CHR + ESXi 6.7 U3 tx-drops with VLANs

Throwing this out here to see if anyone else has experienced tx-drops on VLAN interfaces in CHR running in ESXi?

The configuration is basically a vSwitch assigned with a single 10G port from an Intel XL710 adapter, MTU set to 1600 and promiscuous mode set to accept. Then a PortGroup configured using VLAN ID 4095. The PortGroup is then added to the CHR instance as a VMXNET3 device.

In CHR the VLANs are defined as needed on the parent interface. RPS is disabled. Interface queues set to multi-queue-ethernet-default.

In my test lab I am running two CHR instances on two different physical host systems. ESXi 6.7 U3 on both. One box is a Vengeance 2 and the other is a Lanner 6210. CHR is on version 6.47.9. I also have a RB4011 with 10G connected to each CHR instance for running traffic-generator. Both boxes have HyperThreading disabled.

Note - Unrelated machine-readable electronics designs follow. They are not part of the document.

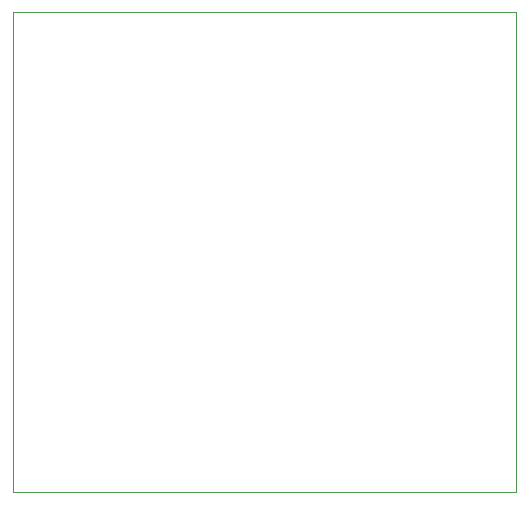
<source format=gbr>
%TF.GenerationSoftware,KiCad,Pcbnew,(6.0.8)*%
%TF.CreationDate,2022-10-05T13:18:44+02:00*%
%TF.ProjectId,Pico_Interface,5069636f-5f49-46e7-9465-72666163652e,rev?*%
%TF.SameCoordinates,Original*%
%TF.FileFunction,Paste,Bot*%
%TF.FilePolarity,Positive*%
%FSLAX46Y46*%
G04 Gerber Fmt 4.6, Leading zero omitted, Abs format (unit mm)*
G04 Created by KiCad (PCBNEW (6.0.8)) date 2022-10-05 13:18:44*
%MOMM*%
%LPD*%
G01*
G04 APERTURE LIST*
%TA.AperFunction,Profile*%
%ADD10C,0.100000*%
%TD*%
G04 APERTURE END LIST*
D10*
X85090000Y-106680000D02*
X127635000Y-106680000D01*
X127635000Y-106680000D02*
X127635000Y-147320000D01*
X127635000Y-147320000D02*
X85090000Y-147320000D01*
X85090000Y-147320000D02*
X85090000Y-106680000D01*
M02*

</source>
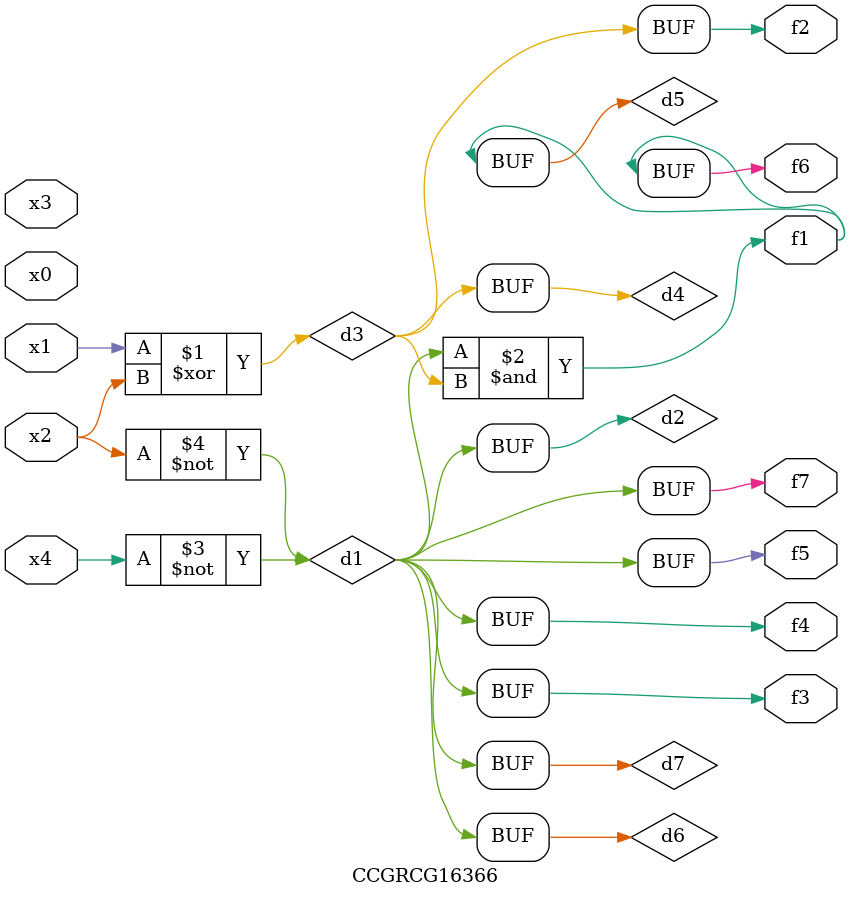
<source format=v>
module CCGRCG16366(
	input x0, x1, x2, x3, x4,
	output f1, f2, f3, f4, f5, f6, f7
);

	wire d1, d2, d3, d4, d5, d6, d7;

	not (d1, x4);
	not (d2, x2);
	xor (d3, x1, x2);
	buf (d4, d3);
	and (d5, d1, d3);
	buf (d6, d1, d2);
	buf (d7, d2);
	assign f1 = d5;
	assign f2 = d4;
	assign f3 = d7;
	assign f4 = d7;
	assign f5 = d7;
	assign f6 = d5;
	assign f7 = d7;
endmodule

</source>
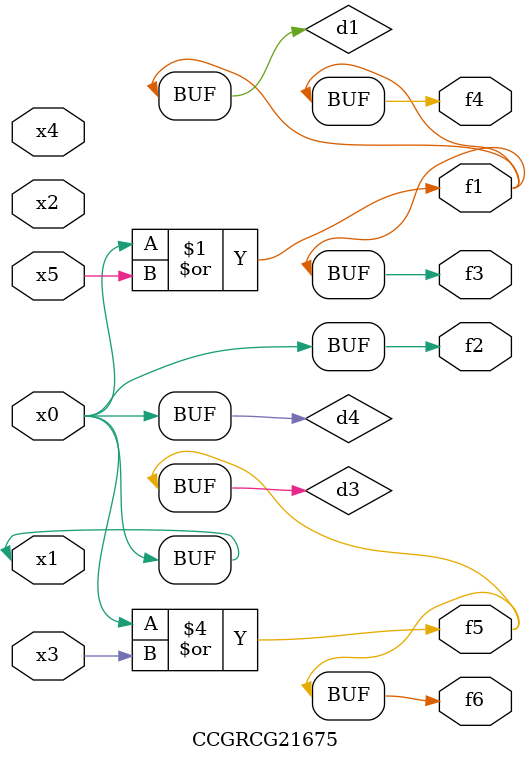
<source format=v>
module CCGRCG21675(
	input x0, x1, x2, x3, x4, x5,
	output f1, f2, f3, f4, f5, f6
);

	wire d1, d2, d3, d4;

	or (d1, x0, x5);
	xnor (d2, x1, x4);
	or (d3, x0, x3);
	buf (d4, x0, x1);
	assign f1 = d1;
	assign f2 = d4;
	assign f3 = d1;
	assign f4 = d1;
	assign f5 = d3;
	assign f6 = d3;
endmodule

</source>
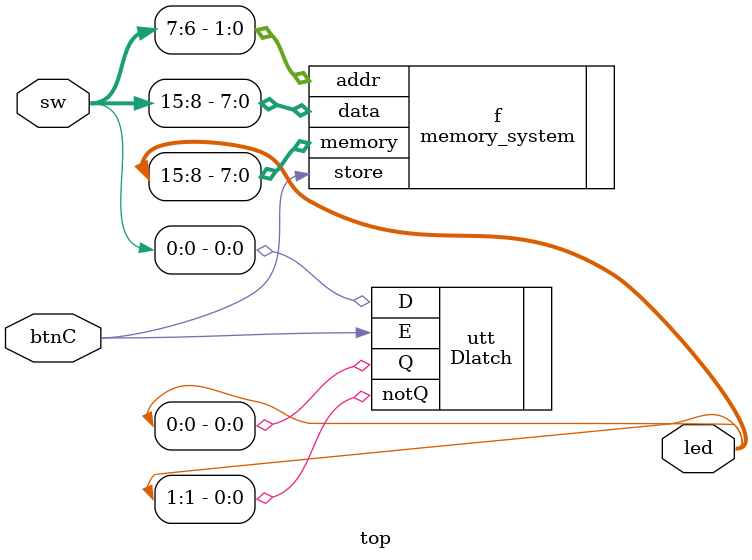
<source format=v>
module top(

    input [15:0]sw, 
    input btnC,
    output [15:0] led
 );
 
 
    Dlatch utt(
    
    .E(btnC),
    .D(sw[0]),
    .Q(led[0]),
    .notQ(led[1])
    
    );
    
    
    memory_system f(
    
    .data(sw[15:8]),
    .store(btnC),
    .addr(sw[7:6]),
    .memory(led[15:8])
    
);
 
 
endmodule

</source>
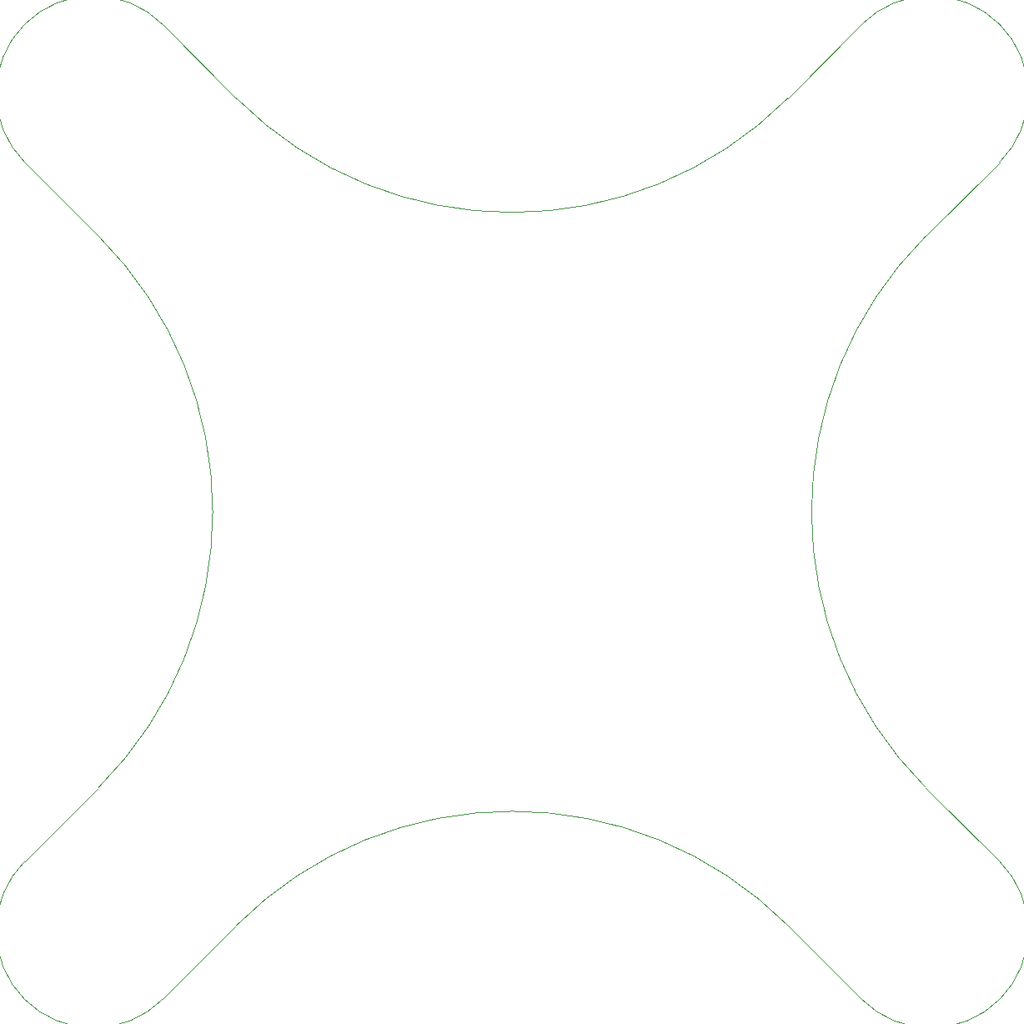
<source format=gbr>
%TF.GenerationSoftware,KiCad,Pcbnew,6.0.9-8da3e8f707~117~ubuntu20.04.1*%
%TF.CreationDate,2022-12-05T22:16:00+00:00*%
%TF.ProjectId,drone,64726f6e-652e-46b6-9963-61645f706362,rev?*%
%TF.SameCoordinates,Original*%
%TF.FileFunction,Profile,NP*%
%FSLAX46Y46*%
G04 Gerber Fmt 4.6, Leading zero omitted, Abs format (unit mm)*
G04 Created by KiCad (PCBNEW 6.0.9-8da3e8f707~117~ubuntu20.04.1) date 2022-12-05 22:16:00*
%MOMM*%
%LPD*%
G01*
G04 APERTURE LIST*
%TA.AperFunction,Profile*%
%ADD10C,0.050000*%
%TD*%
G04 APERTURE END LIST*
D10*
X66999999Y-45500001D02*
G75*
G03*
X53000001Y-59499999I-6999999J-6999999D01*
G01*
X130499999Y-137000001D02*
G75*
G03*
X74500001Y-137000001I-27999999J-28000000D01*
G01*
X151999999Y-130500001D02*
X144500001Y-122999999D01*
X66999999Y-144499999D02*
X74500001Y-137000001D01*
X137999999Y-144500001D02*
X130499999Y-137000001D01*
X53000001Y-130500001D02*
X60499999Y-122999999D01*
X74500001Y-52999999D02*
G75*
G03*
X130499999Y-52999999I27999999J28000000D01*
G01*
X151999999Y-59499999D02*
X144500001Y-67000001D01*
X138000001Y-144499999D02*
G75*
G03*
X151999999Y-130500001I6999999J6999999D01*
G01*
X60499999Y-67000001D02*
X53000001Y-59499999D01*
X74500001Y-52999999D02*
X66999999Y-45500001D01*
X130499999Y-52999999D02*
X137999999Y-45500003D01*
X53000001Y-130500001D02*
G75*
G03*
X66999999Y-144499999I6999999J-6999999D01*
G01*
X144500001Y-67000001D02*
G75*
G03*
X144500001Y-122999999I27999999J-27999999D01*
G01*
X151999999Y-59499999D02*
G75*
G03*
X138000001Y-45500001I-6999999J6999999D01*
G01*
X60499999Y-122999999D02*
G75*
G03*
X60499999Y-67000001I-27999999J27999999D01*
G01*
M02*

</source>
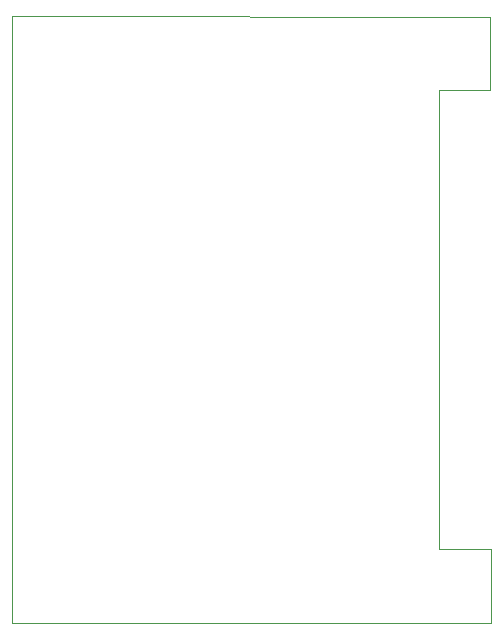
<source format=gm1>
G04 #@! TF.GenerationSoftware,KiCad,Pcbnew,(5.1.10)-1*
G04 #@! TF.CreationDate,2022-01-06T01:02:44-05:00*
G04 #@! TF.ProjectId,Charge_Pump,43686172-6765-45f5-9075-6d702e6b6963,rev?*
G04 #@! TF.SameCoordinates,Original*
G04 #@! TF.FileFunction,Profile,NP*
%FSLAX46Y46*%
G04 Gerber Fmt 4.6, Leading zero omitted, Abs format (unit mm)*
G04 Created by KiCad (PCBNEW (5.1.10)-1) date 2022-01-06 01:02:44*
%MOMM*%
%LPD*%
G01*
G04 APERTURE LIST*
G04 #@! TA.AperFunction,Profile*
%ADD10C,0.050000*%
G04 #@! TD*
G04 APERTURE END LIST*
D10*
X156792000Y-78170000D02*
X156792000Y-129540000D01*
X197231000Y-78232000D02*
X156792000Y-78170000D01*
X197231000Y-84455000D02*
X197231000Y-78232000D01*
X192913000Y-84455000D02*
X197231000Y-84455000D01*
X192913000Y-123317000D02*
X192913000Y-84455000D01*
X197358000Y-129540000D02*
X156792000Y-129540000D01*
X197358000Y-123317000D02*
X197358000Y-129540000D01*
X192913000Y-123317000D02*
X197358000Y-123317000D01*
M02*

</source>
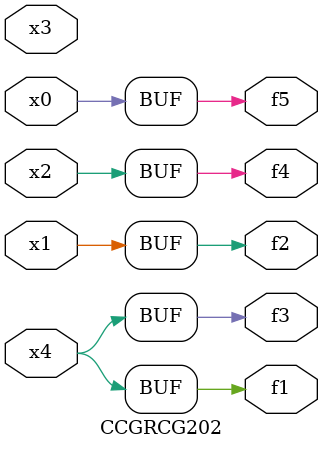
<source format=v>
module CCGRCG202(
	input x0, x1, x2, x3, x4,
	output f1, f2, f3, f4, f5
);
	assign f1 = x4;
	assign f2 = x1;
	assign f3 = x4;
	assign f4 = x2;
	assign f5 = x0;
endmodule

</source>
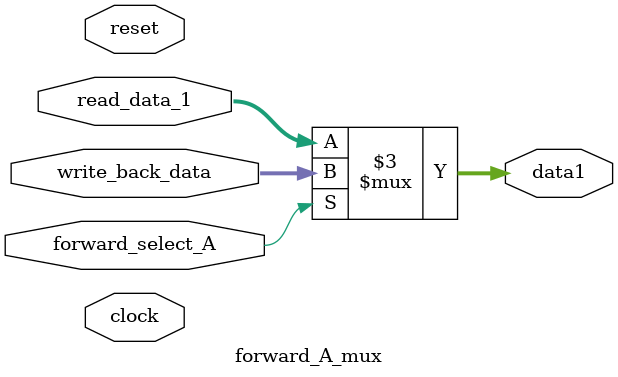
<source format=sv>
module forward_A_mux (
    input logic [31:0] write_back_data,read_data_1,
    input logic clock,reset,forward_select_A,
    output logic[31:0] data1 
);
always_comb begin : forward_A_mux
 if (forward_select_A) begin
    data1<=write_back_data;
    
 end
 else begin
    data1 <= read_data_1;
 end
    
end
    
endmodule
</source>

As soon as you push any load over about 2Gbps the VLAN interface starts to clock tx-drops. The parent interface does not. The higher the traffic load, the more drops and the more unstable the CHR instance becomes.

lanner-txdrop_1.PNG
veng2-txdrop_1.PNG
‘esxtop’ doesn’t show any sort of excessive %DRPTX or %DRPRX counters.

If you use VST to define the VLAN (instead of defining it in CHR), the problem goes away. However, this is a poor workaround because it limits your ability to dynamically add VLAN’s without stopping the VM. Not to mention that for each VLAN you need you would be exposing a new interface to CHR and subsequently more IRQ’s.

I have SUP-37609 opened with Mikrotik about this, but so far no resolution.

edit 1: my imgur links didn’t work. Uploaded the images instead and placed them inline.

I also get TX drops on VLANs using Proxmox. My setup is as follows:- Intel 82599ES card E5-2690 v2 x 2. I tried PCI passthrough first and noticed tx drops on VLANs. Moved the interface to the Promox bridge and drops on Mikrotik VLANs were gone but started seeing drops on the Proxmox bridge itself. I run PPPoE on those VLANs. So far I haven’t been able to figure out the cause.

Consider testing with e1000e driver instead of VMXNET3.

Just be aware that e1000 is a legacy driver that should be used only for troubleshooting the root cause of issues with VMXNET3 which is the preferred driver for production use.